- _What you will do_
Below are entries; copy exactly the lines from the one with "12. This is" through the one with "13. This latter", both included, and leave out the rest.

Saved data entries:
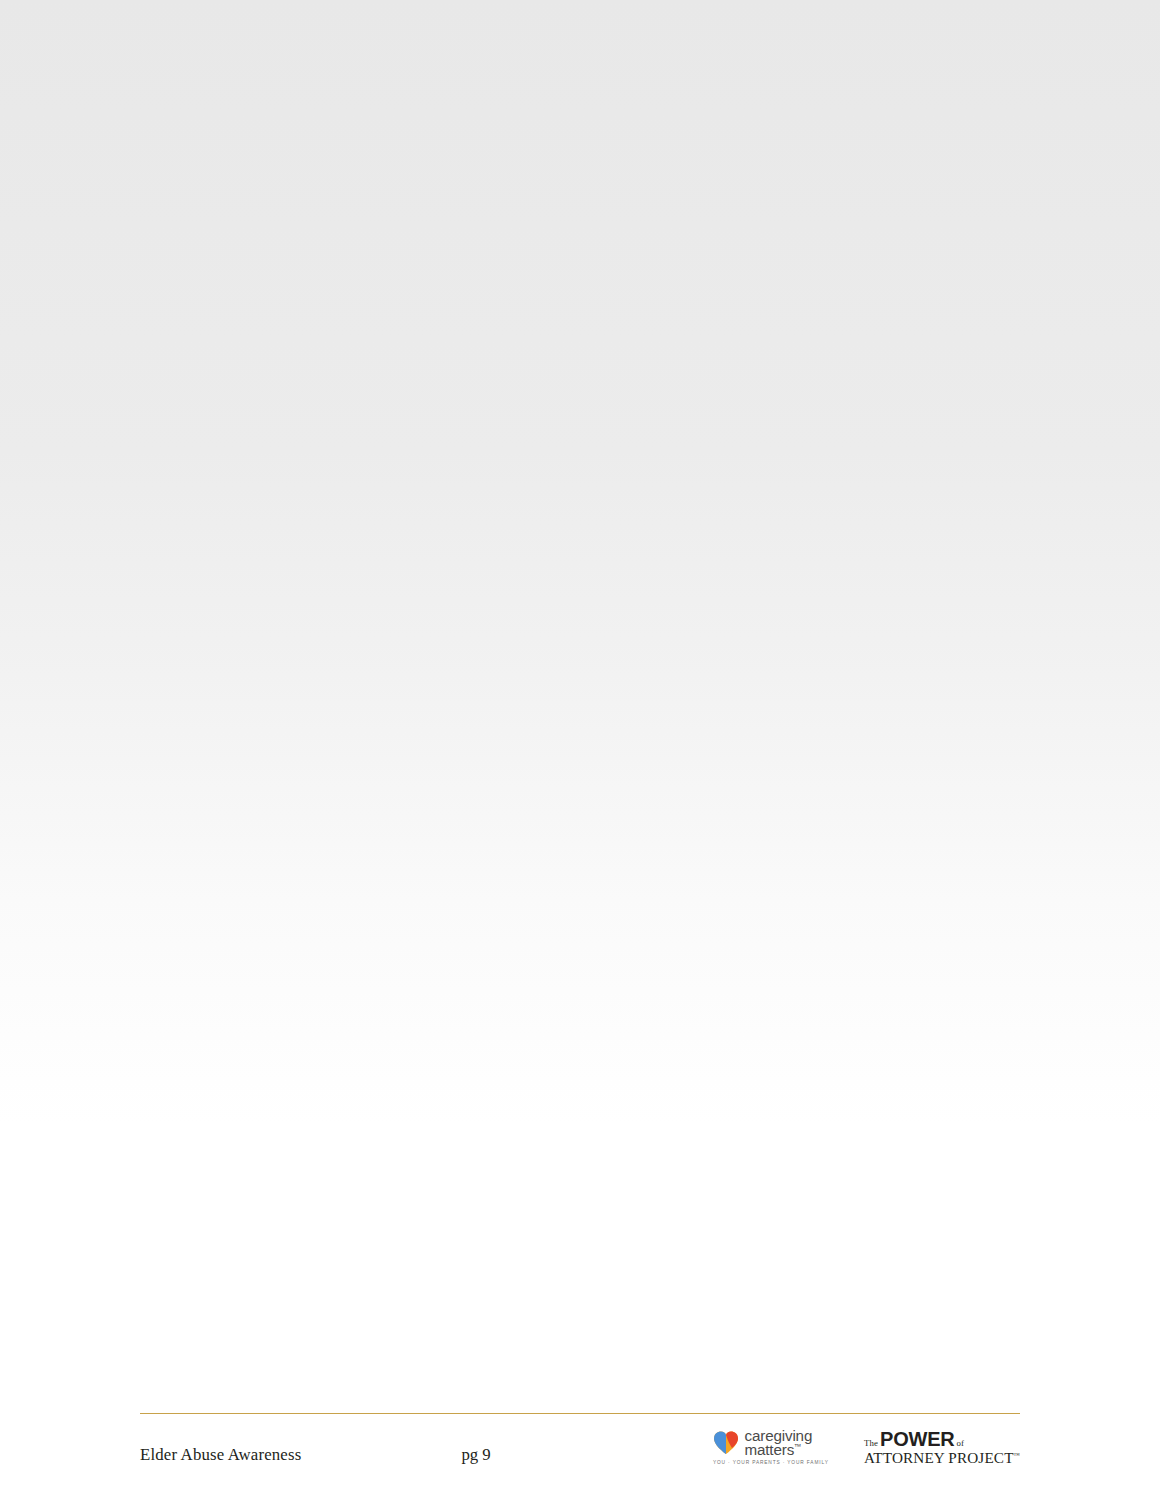Elder Abuse Awareness pg 9
caregiving matters™
YOU · YOUR PARENTS · YOUR FAMILY
The POWER of
ATTORNEY PROJECT™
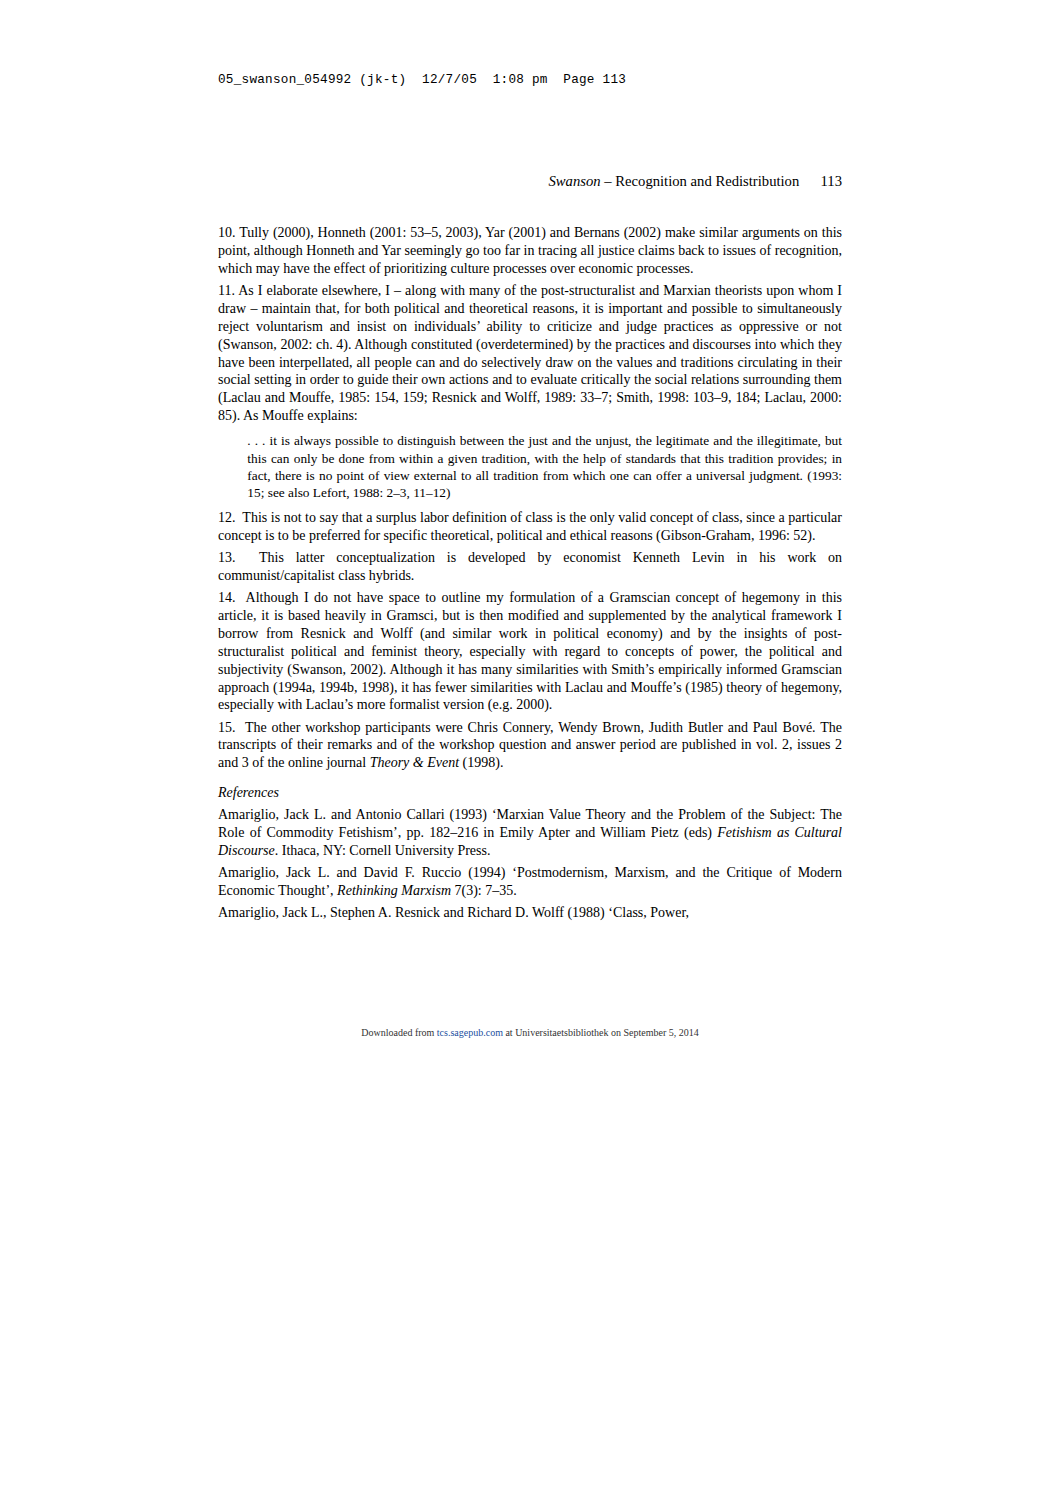05_swanson_054992 (jk-t) 12/7/05 1:08 pm Page 113
Swanson – Recognition and Redistribution 113
10. Tully (2000), Honneth (2001: 53–5, 2003), Yar (2001) and Bernans (2002) make similar arguments on this point, although Honneth and Yar seemingly go too far in tracing all justice claims back to issues of recognition, which may have the effect of prioritizing culture processes over economic processes.
11. As I elaborate elsewhere, I – along with many of the post-structuralist and Marxian theorists upon whom I draw – maintain that, for both political and theoretical reasons, it is important and possible to simultaneously reject voluntarism and insist on individuals’ ability to criticize and judge practices as oppressive or not (Swanson, 2002: ch. 4). Although constituted (overdetermined) by the practices and discourses into which they have been interpellated, all people can and do selectively draw on the values and traditions circulating in their social setting in order to guide their own actions and to evaluate critically the social relations surrounding them (Laclau and Mouffe, 1985: 154, 159; Resnick and Wolff, 1989: 33–7; Smith, 1998: 103–9, 184; Laclau, 2000: 85). As Mouffe explains:
. . . it is always possible to distinguish between the just and the unjust, the legitimate and the illegitimate, but this can only be done from within a given tradition, with the help of standards that this tradition provides; in fact, there is no point of view external to all tradition from which one can offer a universal judgment. (1993: 15; see also Lefort, 1988: 2–3, 11–12)
12. This is not to say that a surplus labor definition of class is the only valid concept of class, since a particular concept is to be preferred for specific theoretical, political and ethical reasons (Gibson-Graham, 1996: 52).
13. This latter conceptualization is developed by economist Kenneth Levin in his work on communist/capitalist class hybrids.
14. Although I do not have space to outline my formulation of a Gramscian concept of hegemony in this article, it is based heavily in Gramsci, but is then modified and supplemented by the analytical framework I borrow from Resnick and Wolff (and similar work in political economy) and by the insights of post-structuralist political and feminist theory, especially with regard to concepts of power, the political and subjectivity (Swanson, 2002). Although it has many similarities with Smith’s empirically informed Gramscian approach (1994a, 1994b, 1998), it has fewer similarities with Laclau and Mouffe’s (1985) theory of hegemony, especially with Laclau’s more formalist version (e.g. 2000).
15. The other workshop participants were Chris Connery, Wendy Brown, Judith Butler and Paul Bové. The transcripts of their remarks and of the workshop question and answer period are published in vol. 2, issues 2 and 3 of the online journal Theory & Event (1998).
References
Amariglio, Jack L. and Antonio Callari (1993) ‘Marxian Value Theory and the Problem of the Subject: The Role of Commodity Fetishism’, pp. 182–216 in Emily Apter and William Pietz (eds) Fetishism as Cultural Discourse. Ithaca, NY: Cornell University Press.
Amariglio, Jack L. and David F. Ruccio (1994) ‘Postmodernism, Marxism, and the Critique of Modern Economic Thought’, Rethinking Marxism 7(3): 7–35.
Amariglio, Jack L., Stephen A. Resnick and Richard D. Wolff (1988) ‘Class, Power,
Downloaded from tcs.sagepub.com at Universitaetsbibliothek on September 5, 2014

- _Task output_
12. This is not to say that a surplus labor definition of class is the only valid concept of class, since a particular concept is to be preferred for specific theoretical, political and ethical reasons (Gibson-Graham, 1996: 52).
13. This latter conceptualization is developed by economist Kenneth Levin in his work on communist/capitalist class hybrids.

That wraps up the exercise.